Text shown:
-------

The USD scene delegate to Hydra is used in usdview and nearly all third-party plugins that integrate USD, and is meant to provide a “ground truth” rendering of any scene composed of prims conforming to the UsdGeom schemas, UsdShade, UsdVol, UsdSkel, UsdLux, and other graphics-related schema domains. It also provides fast preview and animation streaming for USD scenes.
Even though USD is primarily used as an embedded sub-system, the breadth of the problem-space it covers demands that it be extensible along a number of axes. USD comes with its own plugin discovery mechanism, and the following plugin-points:
In a highly-referenced scene, it can be advantageous to have a degree of separation between the asset paths recorded in the USD files and the “resolved locator/identifier” from which the asset will ultimately be loaded. The ArResolver interface can be customized per USD installation and per “plugin package”, allowing, for example, site-specific naming conventions to be resolved, and for dynamic versioning control to be applied. USD ships with a default resolver implementation that allows for simple “search-path” style asset resolution for traditional filesystems.

-------

Job A: According to the passage on USD, what style of asset resolution does the default resolver implementation support?
Job B: Reproduce verbatim the passage on USD from "Even though USD" to "for traditional filesystems.".

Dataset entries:
-------

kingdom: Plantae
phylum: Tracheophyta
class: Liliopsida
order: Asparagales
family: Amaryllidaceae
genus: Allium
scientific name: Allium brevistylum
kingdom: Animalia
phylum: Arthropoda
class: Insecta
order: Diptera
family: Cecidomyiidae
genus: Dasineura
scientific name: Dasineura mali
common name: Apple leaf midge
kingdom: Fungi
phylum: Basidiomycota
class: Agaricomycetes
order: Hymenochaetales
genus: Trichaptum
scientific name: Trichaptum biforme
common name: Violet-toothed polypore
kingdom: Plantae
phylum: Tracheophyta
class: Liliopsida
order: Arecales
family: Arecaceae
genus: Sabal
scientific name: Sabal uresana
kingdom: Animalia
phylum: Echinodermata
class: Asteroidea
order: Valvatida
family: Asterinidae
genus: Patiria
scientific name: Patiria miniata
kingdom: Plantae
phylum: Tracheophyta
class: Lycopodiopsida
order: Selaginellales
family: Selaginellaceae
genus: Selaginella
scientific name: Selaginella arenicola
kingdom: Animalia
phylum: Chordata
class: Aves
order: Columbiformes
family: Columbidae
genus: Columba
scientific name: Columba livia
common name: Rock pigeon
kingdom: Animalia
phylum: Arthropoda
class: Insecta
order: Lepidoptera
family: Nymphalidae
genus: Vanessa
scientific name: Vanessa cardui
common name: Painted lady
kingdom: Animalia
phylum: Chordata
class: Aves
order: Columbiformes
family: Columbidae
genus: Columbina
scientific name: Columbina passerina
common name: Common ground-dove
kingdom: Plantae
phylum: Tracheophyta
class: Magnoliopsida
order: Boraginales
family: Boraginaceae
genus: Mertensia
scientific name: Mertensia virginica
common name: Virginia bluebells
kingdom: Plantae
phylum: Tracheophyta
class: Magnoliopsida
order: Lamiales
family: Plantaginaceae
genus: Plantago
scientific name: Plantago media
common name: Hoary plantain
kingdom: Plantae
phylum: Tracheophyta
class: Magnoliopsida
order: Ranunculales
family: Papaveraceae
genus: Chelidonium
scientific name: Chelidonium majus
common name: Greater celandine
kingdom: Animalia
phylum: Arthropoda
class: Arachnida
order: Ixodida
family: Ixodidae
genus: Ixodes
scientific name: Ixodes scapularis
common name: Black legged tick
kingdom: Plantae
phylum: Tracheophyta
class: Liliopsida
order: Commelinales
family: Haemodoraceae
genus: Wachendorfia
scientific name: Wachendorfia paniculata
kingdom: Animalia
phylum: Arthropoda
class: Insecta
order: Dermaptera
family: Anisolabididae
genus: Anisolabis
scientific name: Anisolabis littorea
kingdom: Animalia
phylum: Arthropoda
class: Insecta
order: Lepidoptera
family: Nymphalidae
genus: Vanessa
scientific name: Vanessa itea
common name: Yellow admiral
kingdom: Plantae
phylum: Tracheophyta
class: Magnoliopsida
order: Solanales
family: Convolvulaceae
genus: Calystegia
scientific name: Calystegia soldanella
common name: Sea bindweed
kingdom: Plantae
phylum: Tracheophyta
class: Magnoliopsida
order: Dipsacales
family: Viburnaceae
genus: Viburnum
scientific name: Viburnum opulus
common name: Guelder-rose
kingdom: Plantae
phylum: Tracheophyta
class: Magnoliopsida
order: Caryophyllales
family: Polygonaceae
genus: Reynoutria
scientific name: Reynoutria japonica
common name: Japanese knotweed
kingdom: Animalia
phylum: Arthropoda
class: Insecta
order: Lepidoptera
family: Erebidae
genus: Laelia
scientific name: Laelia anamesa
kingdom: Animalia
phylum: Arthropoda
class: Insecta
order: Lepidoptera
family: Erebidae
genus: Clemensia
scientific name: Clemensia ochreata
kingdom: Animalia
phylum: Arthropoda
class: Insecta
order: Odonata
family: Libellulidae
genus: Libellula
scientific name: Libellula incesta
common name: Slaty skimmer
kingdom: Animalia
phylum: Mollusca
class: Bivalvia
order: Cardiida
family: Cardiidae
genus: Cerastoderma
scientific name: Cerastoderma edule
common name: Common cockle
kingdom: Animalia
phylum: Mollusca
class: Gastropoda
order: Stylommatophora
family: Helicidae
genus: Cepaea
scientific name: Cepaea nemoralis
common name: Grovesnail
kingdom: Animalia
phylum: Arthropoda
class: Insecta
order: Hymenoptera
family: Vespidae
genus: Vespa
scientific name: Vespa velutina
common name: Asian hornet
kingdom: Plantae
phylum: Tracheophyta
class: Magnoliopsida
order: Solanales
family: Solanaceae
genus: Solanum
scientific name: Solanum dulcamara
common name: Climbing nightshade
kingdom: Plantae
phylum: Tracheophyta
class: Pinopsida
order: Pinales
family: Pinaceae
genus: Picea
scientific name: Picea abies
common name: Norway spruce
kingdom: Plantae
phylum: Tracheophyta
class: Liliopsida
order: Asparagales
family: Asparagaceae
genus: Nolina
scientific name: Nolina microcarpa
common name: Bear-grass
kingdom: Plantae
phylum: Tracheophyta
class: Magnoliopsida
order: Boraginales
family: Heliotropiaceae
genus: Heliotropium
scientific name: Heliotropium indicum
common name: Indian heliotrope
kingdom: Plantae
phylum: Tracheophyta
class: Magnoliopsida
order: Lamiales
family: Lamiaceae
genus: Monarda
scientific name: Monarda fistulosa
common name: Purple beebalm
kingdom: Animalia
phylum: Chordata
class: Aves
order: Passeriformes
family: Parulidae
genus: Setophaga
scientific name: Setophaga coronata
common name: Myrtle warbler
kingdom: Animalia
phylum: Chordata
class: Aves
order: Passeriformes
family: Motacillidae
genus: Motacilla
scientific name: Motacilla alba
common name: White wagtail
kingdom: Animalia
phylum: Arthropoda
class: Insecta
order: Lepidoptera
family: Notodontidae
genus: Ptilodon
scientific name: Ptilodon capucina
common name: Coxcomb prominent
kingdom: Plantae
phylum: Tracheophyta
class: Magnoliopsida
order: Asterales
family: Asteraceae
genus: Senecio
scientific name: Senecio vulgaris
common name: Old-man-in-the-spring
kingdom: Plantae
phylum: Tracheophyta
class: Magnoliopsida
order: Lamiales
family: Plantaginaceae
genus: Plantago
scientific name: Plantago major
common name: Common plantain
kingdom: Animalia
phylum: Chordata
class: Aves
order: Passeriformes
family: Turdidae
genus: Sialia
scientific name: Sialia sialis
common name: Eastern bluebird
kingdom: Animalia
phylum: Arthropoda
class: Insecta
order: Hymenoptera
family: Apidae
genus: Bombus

-------

Output A: Simple "search-path" style asset resolution for traditional filesystems.

Output B:
Even though USD is primarily used as an embedded sub-system, the breadth of the problem-space it covers demands that it be extensible along a number of axes. USD comes with its own plugin discovery mechanism, and the following plugin-points:
In a highly-referenced scene, it can be advantageous to have a degree of separation between the asset paths recorded in the USD files and the “resolved locator/identifier” from which the asset will ultimately be loaded. The ArResolver interface can be customized per USD installation and per “plugin package”, allowing, for example, site-specific naming conventions to be resolved, and for dynamic versioning control to be applied. USD ships with a default resolver implementation that allows for simple “search-path” style asset resolution for traditional filesystems.